### What is needed
Copy out the text of each item below line by line, keeping every word, number and mark the same.

### Entries supplied

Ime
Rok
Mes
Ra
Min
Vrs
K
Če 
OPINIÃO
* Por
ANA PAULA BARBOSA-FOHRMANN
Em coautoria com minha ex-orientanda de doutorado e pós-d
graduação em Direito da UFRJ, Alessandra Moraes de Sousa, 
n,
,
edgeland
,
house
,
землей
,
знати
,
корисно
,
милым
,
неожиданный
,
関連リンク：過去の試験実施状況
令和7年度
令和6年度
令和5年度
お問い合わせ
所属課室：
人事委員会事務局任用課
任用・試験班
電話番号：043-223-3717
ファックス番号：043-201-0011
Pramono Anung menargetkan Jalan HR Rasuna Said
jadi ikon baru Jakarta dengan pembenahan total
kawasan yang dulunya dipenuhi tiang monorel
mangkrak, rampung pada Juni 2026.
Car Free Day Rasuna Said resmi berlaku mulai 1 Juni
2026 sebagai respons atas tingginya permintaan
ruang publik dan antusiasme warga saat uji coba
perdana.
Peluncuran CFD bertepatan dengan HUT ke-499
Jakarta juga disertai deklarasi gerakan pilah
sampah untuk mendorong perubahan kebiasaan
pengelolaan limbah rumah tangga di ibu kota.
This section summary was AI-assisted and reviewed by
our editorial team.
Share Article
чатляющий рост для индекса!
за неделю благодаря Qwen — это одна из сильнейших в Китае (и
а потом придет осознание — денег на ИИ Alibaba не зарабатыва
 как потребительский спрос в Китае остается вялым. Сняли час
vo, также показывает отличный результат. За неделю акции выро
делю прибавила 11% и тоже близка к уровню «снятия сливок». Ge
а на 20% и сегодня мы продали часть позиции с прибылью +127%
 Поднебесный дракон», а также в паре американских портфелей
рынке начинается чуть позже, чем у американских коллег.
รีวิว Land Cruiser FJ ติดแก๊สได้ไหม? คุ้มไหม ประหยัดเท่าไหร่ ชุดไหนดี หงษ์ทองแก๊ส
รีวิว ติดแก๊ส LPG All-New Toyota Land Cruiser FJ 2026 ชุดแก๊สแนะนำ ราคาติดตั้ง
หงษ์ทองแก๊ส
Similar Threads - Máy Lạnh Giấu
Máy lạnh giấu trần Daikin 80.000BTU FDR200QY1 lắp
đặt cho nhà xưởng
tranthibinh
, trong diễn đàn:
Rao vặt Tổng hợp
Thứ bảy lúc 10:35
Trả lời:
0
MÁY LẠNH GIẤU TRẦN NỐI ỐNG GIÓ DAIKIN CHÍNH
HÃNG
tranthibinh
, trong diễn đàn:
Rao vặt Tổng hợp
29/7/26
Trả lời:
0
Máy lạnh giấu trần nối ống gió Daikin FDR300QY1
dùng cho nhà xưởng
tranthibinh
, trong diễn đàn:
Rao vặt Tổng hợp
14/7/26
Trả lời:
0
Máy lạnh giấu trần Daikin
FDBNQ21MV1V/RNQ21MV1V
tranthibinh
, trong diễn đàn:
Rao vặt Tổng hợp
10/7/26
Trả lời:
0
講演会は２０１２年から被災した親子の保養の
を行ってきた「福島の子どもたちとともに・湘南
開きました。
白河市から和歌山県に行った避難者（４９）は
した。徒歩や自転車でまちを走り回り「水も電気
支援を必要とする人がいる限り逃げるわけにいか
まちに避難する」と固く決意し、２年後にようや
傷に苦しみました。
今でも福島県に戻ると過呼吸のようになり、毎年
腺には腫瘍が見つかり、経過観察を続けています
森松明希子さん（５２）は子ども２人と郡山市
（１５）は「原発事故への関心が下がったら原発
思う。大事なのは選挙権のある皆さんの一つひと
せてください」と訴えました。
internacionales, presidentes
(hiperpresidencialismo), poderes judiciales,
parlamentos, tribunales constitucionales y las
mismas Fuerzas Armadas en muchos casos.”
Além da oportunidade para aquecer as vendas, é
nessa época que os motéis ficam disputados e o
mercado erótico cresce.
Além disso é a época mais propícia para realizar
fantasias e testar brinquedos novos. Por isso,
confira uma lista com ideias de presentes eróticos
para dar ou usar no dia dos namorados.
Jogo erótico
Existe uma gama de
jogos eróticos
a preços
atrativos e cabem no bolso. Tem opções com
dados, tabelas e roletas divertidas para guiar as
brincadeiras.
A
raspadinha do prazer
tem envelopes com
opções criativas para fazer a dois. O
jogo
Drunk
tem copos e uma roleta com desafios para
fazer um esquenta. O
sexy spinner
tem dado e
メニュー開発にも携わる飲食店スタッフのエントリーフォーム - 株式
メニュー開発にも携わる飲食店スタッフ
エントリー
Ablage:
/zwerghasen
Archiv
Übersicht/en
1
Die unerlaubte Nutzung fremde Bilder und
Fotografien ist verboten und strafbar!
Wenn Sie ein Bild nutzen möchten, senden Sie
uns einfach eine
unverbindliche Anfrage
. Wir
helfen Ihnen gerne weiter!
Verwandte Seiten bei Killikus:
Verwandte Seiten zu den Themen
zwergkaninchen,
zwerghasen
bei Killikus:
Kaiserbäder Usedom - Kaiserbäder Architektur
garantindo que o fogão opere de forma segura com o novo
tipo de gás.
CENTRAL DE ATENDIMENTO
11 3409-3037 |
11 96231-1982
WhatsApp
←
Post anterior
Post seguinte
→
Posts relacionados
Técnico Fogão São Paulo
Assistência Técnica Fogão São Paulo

### Expected answer
Ime
Rok
Mes
Ra
Min
Vrs
K
Če 
OPINIÃO
* Por
ANA PAULA BARBOSA-FOHRMANN
Em coautoria com minha ex-orientanda de doutorado e pós-d
graduação em Direito da UFRJ, Alessandra Moraes de Sousa, 
n,
,
edgeland
,
house
,
землей
,
знати
,
корисно
,
милым
,
неожиданный
,
関連リンク：過去の試験実施状況
令和7年度
令和6年度
令和5年度
お問い合わせ
所属課室：
人事委員会事務局任用課
任用・試験班
電話番号：043-223-3717
ファックス番号：043-201-0011
Pramono Anung menargetkan Jalan HR Rasuna Said
jadi ikon baru Jakarta dengan pembenahan total
kawasan yang dulunya dipenuhi tiang monorel
mangkrak, rampung pada Juni 2026.
Car Free Day Rasuna Said resmi berlaku mulai 1 Juni
2026 sebagai respons atas tingginya permintaan
ruang publik dan antusiasme warga saat uji coba
perdana.
Peluncuran CFD bertepatan dengan HUT ke-499
Jakarta juga disertai deklarasi gerakan pilah
sampah untuk mendorong perubahan kebiasaan
pengelolaan limbah rumah tangga di ibu kota.
This section summary was AI-assisted and reviewed by
our editorial team.
Share Article
чатляющий рост для индекса!
за неделю благодаря Qwen — это одна из сильнейших в Китае (и
а потом придет осознание — денег на ИИ Alibaba не зарабатыва
 как потребительский спрос в Китае остается вялым. Сняли час
vo, также показывает отличный результат. За неделю акции выро
делю прибавила 11% и тоже близка к уровню «снятия сливок». Ge
а на 20% и сегодня мы продали часть позиции с прибылью +127%
 Поднебесный дракон», а также в паре американских портфелей
рынке начинается чуть позже, чем у американских коллег.
รีวิว Land Cruiser FJ ติดแก๊สได้ไหม? คุ้มไหม ประหยัดเท่าไหร่ ชุดไหนดี หงษ์ทองแก๊ส
รีวิว ติดแก๊ส LPG All-New Toyota Land Cruiser FJ 2026 ชุดแก๊สแนะนำ ราคาติดตั้ง
หงษ์ทองแก๊ส
Similar Threads - Máy Lạnh Giấu
Máy lạnh giấu trần Daikin 80.000BTU FDR200QY1 lắp
đặt cho nhà xưởng
tranthibinh
, trong diễn đàn:
Rao vặt Tổng hợp
Thứ bảy lúc 10:35
Trả lời:
0
MÁY LẠNH GIẤU TRẦN NỐI ỐNG GIÓ DAIKIN CHÍNH
HÃNG
tranthibinh
, trong diễn đàn:
Rao vặt Tổng hợp
29/7/26
Trả lời:
0
Máy lạnh giấu trần nối ống gió Daikin FDR300QY1
dùng cho nhà xưởng
tranthibinh
, trong diễn đàn:
Rao vặt Tổng hợp
14/7/26
Trả lời:
0
Máy lạnh giấu trần Daikin
FDBNQ21MV1V/RNQ21MV1V
tranthibinh
, trong diễn đàn:
Rao vặt Tổng hợp
10/7/26
Trả lời:
0
講演会は２０１２年から被災した親子の保養の
を行ってきた「福島の子どもたちとともに・湘南
開きました。
白河市から和歌山県に行った避難者（４９）は
した。徒歩や自転車でまちを走り回り「水も電気
支援を必要とする人がいる限り逃げるわけにいか
まちに避難する」と固く決意し、２年後にようや
傷に苦しみました。
今でも福島県に戻ると過呼吸のようになり、毎年
腺には腫瘍が見つかり、経過観察を続けています
森松明希子さん（５２）は子ども２人と郡山市
（１５）は「原発事故への関心が下がったら原発
思う。大事なのは選挙権のある皆さんの一つひと
せてください」と訴えました。
internacionales, presidentes
(hiperpresidencialismo), poderes judiciales,
parlamentos, tribunales constitucionales y las
mismas Fuerzas Armadas en muchos casos.”
Além da oportunidade para aquecer as vendas, é
nessa época que os motéis ficam disputados e o
mercado erótico cresce.
Além disso é a época mais propícia para realizar
fantasias e testar brinquedos novos. Por isso,
confira uma lista com ideias de presentes eróticos
para dar ou usar no dia dos namorados.
Jogo erótico
Existe uma gama de
jogos eróticos
a preços
atrativos e cabem no bolso. Tem opções com
dados, tabelas e roletas divertidas para guiar as
brincadeiras.
A
raspadinha do prazer
tem envelopes com
opções criativas para fazer a dois. O
jogo
Drunk
tem copos e uma roleta com desafios para
fazer um esquenta. O
sexy spinner
tem dado e
メニュー開発にも携わる飲食店スタッフのエントリーフォーム - 株式
メニュー開発にも携わる飲食店スタッフ
エントリー
Ablage:
/zwerghasen
Archiv
Übersicht/en
1
Die unerlaubte Nutzung fremde Bilder und
Fotografien ist verboten und strafbar!
Wenn Sie ein Bild nutzen möchten, senden Sie
uns einfach eine
unverbindliche Anfrage
. Wir
helfen Ihnen gerne weiter!
Verwandte Seiten bei Killikus:
Verwandte Seiten zu den Themen
zwergkaninchen,
zwerghasen
bei Killikus:
Kaiserbäder Usedom - Kaiserbäder Architektur
garantindo que o fogão opere de forma segura com o novo
tipo de gás.
CENTRAL DE ATENDIMENTO
11 3409-3037 |
11 96231-1982
WhatsApp
←
Post anterior
Post seguinte
→
Posts relacionados
Técnico Fogão São Paulo
Assistência Técnica Fogão São Paulo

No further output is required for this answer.